Here we sought to characterize possible sequence-related neural correlates in the striatum within a reward-seeking task specifically chosen for its ability to promote rapid expression of automated and habitual lever pressing behavior (Vandaele et al., 2017). In this task, rats must wait for lever insertion after which they complete a series of five lever presses to obtain access to reward. Lever retraction occurs after the fifth lever press and signals reward delivery. Lever insertion and retraction thus constitute audio-visual stimuli signaling the opportunity for reward and its delivery, respectively. We previously showed that responding for sucrose reward rapidly becomes habitual when the lever insertion and retraction cues are provided in this discrete-trials fixed-ratio 5 (DT5) task; in contrast, responding remains sensitive to reward devaluation, a test of goal-directed control, in absence of these cues under a free-running fixed-ratio five schedule (Vandaele et al., 2017).

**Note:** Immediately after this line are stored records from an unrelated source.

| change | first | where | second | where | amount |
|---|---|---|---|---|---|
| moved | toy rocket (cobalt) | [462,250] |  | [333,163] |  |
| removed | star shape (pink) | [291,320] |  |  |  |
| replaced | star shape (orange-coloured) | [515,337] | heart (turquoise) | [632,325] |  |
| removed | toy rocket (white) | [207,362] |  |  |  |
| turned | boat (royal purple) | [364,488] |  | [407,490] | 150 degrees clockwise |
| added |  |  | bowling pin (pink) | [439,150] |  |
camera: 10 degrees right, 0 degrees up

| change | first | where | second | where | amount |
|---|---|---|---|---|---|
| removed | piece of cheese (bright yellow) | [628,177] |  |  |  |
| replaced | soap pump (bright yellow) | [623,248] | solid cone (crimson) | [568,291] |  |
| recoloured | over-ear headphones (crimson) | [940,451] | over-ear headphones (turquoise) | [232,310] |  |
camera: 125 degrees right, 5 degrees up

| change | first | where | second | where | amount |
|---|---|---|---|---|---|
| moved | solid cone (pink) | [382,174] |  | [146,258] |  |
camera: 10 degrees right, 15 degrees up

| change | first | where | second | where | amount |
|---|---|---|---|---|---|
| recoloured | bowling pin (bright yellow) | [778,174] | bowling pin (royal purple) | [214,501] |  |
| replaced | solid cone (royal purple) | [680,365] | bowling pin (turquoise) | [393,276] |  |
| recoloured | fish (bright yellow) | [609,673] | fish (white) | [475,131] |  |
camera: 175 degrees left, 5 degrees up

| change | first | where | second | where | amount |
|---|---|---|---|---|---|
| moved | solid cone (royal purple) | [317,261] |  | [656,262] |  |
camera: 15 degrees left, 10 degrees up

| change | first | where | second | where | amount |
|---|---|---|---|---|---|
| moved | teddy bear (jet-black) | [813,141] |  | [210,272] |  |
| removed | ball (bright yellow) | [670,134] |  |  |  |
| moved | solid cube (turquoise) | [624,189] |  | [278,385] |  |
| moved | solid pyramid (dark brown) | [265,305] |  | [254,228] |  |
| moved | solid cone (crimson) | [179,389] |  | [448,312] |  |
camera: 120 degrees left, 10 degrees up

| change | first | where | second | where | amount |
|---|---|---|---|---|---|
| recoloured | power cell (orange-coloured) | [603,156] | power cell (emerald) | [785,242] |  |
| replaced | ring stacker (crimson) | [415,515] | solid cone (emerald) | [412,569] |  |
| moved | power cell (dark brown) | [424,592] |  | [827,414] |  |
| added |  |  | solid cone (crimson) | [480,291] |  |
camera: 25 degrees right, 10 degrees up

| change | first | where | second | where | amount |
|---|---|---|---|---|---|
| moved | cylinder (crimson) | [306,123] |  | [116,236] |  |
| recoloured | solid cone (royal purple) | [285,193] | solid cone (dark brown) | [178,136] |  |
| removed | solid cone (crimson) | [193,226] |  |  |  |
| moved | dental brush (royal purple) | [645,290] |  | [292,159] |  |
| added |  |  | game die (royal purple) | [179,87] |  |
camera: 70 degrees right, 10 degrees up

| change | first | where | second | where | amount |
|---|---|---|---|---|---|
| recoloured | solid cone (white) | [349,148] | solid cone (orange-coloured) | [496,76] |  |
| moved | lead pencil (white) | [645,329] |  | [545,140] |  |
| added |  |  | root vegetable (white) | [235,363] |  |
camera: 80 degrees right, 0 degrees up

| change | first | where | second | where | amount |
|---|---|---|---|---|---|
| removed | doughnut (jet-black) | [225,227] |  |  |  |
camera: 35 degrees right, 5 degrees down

Using the DT5 task, we sought here (1) to compare cue and action encoding in DMS and DLS during learning of the task and after extended training, (2) to characterize the dynamics of behavioral sequence-related neural activity in DMS and DLS within and across training stages, and (3) to examine the link between activity patterns in DLS and DMS with performance. As subjects showed increasing indicators of skilled performance, we expected to see the development of greater behavior-related activity in DLS versus DMS during training, and stronger correlation of DLS activity with indices of improved performance (Jog et al., 1999; Regier et al., 2015; Thorn et al., 2010). We also purposefully included a group of rats with very extensive training (>2 months) in which we expected to find that DLS sequence-related activity had strengthened over time, perhaps as consolidation of skills progressed (Barnes et al., 2005; Smith and Graybiel, 2013), leading to further dissociation of DLS and DMS activity.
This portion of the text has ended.